After a week or two, Morphy began receiving letters from Amsterdam, Leipsic, Brussels, Berlin, Breslau, etc.; from the London and St. George's Chess Clubs; requisitions signed by the amateurs of the Café and Cercle de la Régence, expressing the earnest wish of all that he would remain throughout the winter. Herr Anderssen wrote him a lengthy epistle, in which he assured him he did not think it possible he could leave Europe without playing him, and adding his voice to the general cry.
Morphy thought he must go. Then the society in which our hero was so frequent a visitor began to declare that he really must remain, and it is hard work for any man to refuse when a request is backed by such sweet glances as make requests almost commands.
Our hero was now wavering, and the game was in my hands, he not at all sorry if I could win it. I had one final resource: a pretty little check-mate with a medical man and a certificate. The doctor, calling on our patient one day, learned from him that he was about returning home, whereupon he informed him that in the then state of his health a winter voyage across the Atlantic was not precisely beneficial, and wrote his opinion accordingly. This I took, and inclosed with other matter to his friends in New Orleans, and Morphy seeing no way out of the difficulty, ultimately surrendered, and I had the satisfaction of hearing him declare that he should pass the winter in Paris. There was only one person dissatisfied with this. Meeting Harrwitz shortly after, I informed him with a benignant smile, "You will be happy to hear that Morphy has decided to pass a few months longer here." Harrwitz replied, with a smile that was not benignant, "Then Mr. Morphy is not a man of his word."
CHAPTER XV.
MORPHY AND ANDERSSEN.
The first week in December, Monsieur de Rivière received a communication from Herr Anderssen, announcing his approaching arrival in Paris. A week prior to this Morphy had been laid up in bed with a severe illness. The rigors of a first winter in northern climates had told upon him, and I feared much for the result. He was leeched, and lost a great quantity of blood—I told him three or four pints; to which he replied, "Then there's only a quart left." He was kept very low during a fortnight, and having to lift him out of bed only four days before the match with the great Prussian master, I found him too weak to stand upon his legs, although in bed he did not feel so helpless. For two months he had had an antipathy to chess, and I had experienced the greatest difficulty in inducing him to go to the Régence at all. When I would ask him at breakfast what he was going to do with himself during the day, his immediate reply would be, "I am not going to the Régence," and he declined invitations if he thought he should be obliged to play chess.
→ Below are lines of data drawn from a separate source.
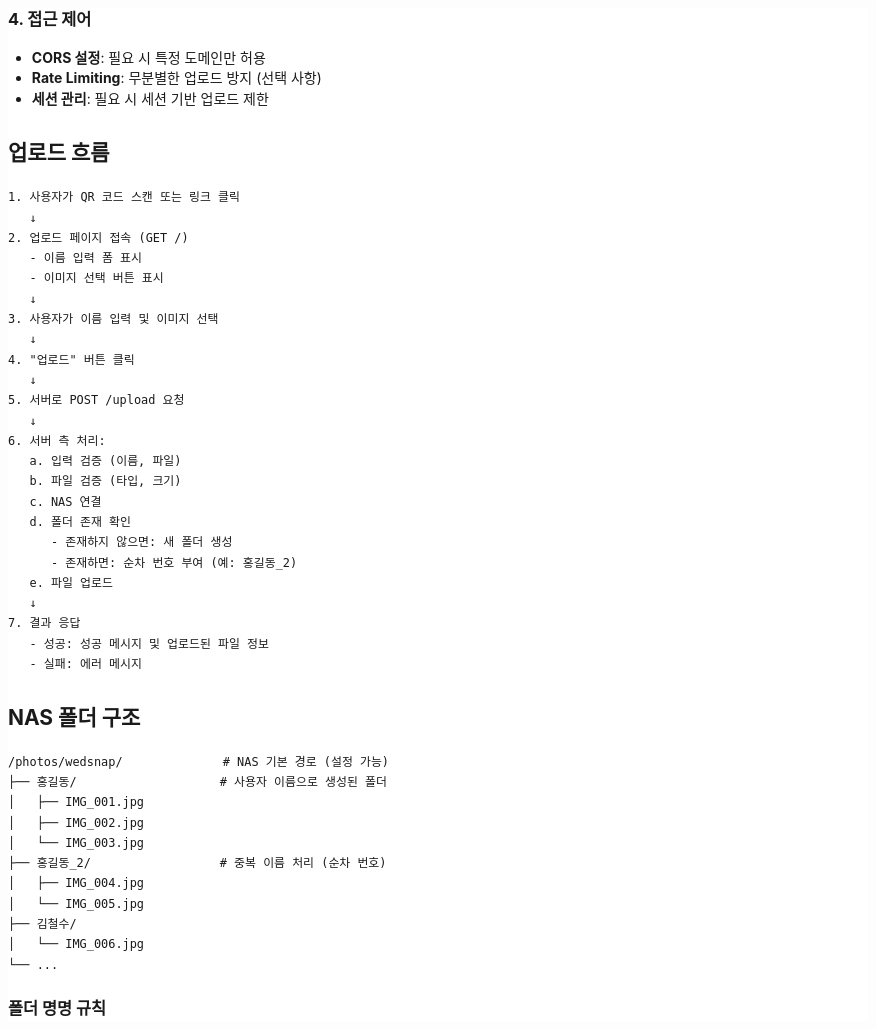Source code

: ### 4. 접근 제어

- **CORS 설정**: 필요 시 특정 도메인만 허용
- **Rate Limiting**: 무분별한 업로드 방지 (선택 사항)
- **세션 관리**: 필요 시 세션 기반 업로드 제한

## 업로드 흐름

```
1. 사용자가 QR 코드 스캔 또는 링크 클릭
   ↓
2. 업로드 페이지 접속 (GET /)
   - 이름 입력 폼 표시
   - 이미지 선택 버튼 표시
   ↓
3. 사용자가 이름 입력 및 이미지 선택
   ↓
4. "업로드" 버튼 클릭
   ↓
5. 서버로 POST /upload 요청
   ↓
6. 서버 측 처리:
   a. 입력 검증 (이름, 파일)
   b. 파일 검증 (타입, 크기)
   c. NAS 연결
   d. 폴더 존재 확인
      - 존재하지 않으면: 새 폴더 생성
      - 존재하면: 순차 번호 부여 (예: 홍길동_2)
   e. 파일 업로드
   ↓
7. 결과 응답
   - 성공: 성공 메시지 및 업로드된 파일 정보
   - 실패: 에러 메시지
```

## NAS 폴더 구조

```
/photos/wedsnap/              # NAS 기본 경로 (설정 가능)
├── 홍길동/                    # 사용자 이름으로 생성된 폴더
│   ├── IMG_001.jpg
│   ├── IMG_002.jpg
│   └── IMG_003.jpg
├── 홍길동_2/                  # 중복 이름 처리 (순차 번호)
│   ├── IMG_004.jpg
│   └── IMG_005.jpg
├── 김철수/
│   └── IMG_006.jpg
└── ...
```

### 폴더 명명 규칙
When I brought him the news that Anderssen had left Breslau, Herr Mayet having written me to that effect, Morphy said to me, "I have a positive chess fever coming over me. Give me the board and pieces, and I'll show you some of Anderssen's games." And with his astounding memory, he gave me battle after battle with different adversaries, variations and all. How he dilated on a certain game between him and Dufresne, in which, though under the mate, he first of all sacrifices his Queen, and after seven or eight moves forces his opponent to resign. "There," said Morphy, "that shows the master."
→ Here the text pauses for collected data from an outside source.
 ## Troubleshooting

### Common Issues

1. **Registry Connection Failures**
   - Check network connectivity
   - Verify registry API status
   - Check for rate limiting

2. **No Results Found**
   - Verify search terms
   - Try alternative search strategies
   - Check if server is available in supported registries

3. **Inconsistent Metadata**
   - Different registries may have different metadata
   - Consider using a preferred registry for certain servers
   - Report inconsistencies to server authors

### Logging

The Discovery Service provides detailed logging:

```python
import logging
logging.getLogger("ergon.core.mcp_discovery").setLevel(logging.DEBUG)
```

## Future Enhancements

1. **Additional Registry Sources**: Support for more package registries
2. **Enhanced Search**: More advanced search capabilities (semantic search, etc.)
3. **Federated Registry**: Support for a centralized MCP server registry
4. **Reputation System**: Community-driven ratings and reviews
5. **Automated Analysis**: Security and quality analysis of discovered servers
What wonderment he has caused with his omnipotent memory! I have seen him sit for hours at the Divan and the Régence, playing over, not merely his own battles, but the contests of others, till the spectators could scarcely believe their senses. It will be remembered by many of my readers, that when Mr. Staunton published the eight blindfold games played at Birmingham, he omitted some twenty or thirty of the concluding moves in the game with the Rev. Mr. Salmon. When we had been two months in Paris, Herr Löwenthal wrote me to request that I would forward him the remaining moves, as there was a desire to have the partie complete. It was nearly midnight, and Morphy had gone into his bedroom after dictating me some games played during the day, and, mindful of Herr L.'s request, I called to him, asking whether he was coming back, when he replied that he was already in bed. I said I should be obliged if he would let me bring him a board and light, in order that he might dictate me the required moves, when he answered "There's no necessity for that: read me over what Staunton published, and I'll give you the remainder." He called over the omitted moves as fast as I could write them down.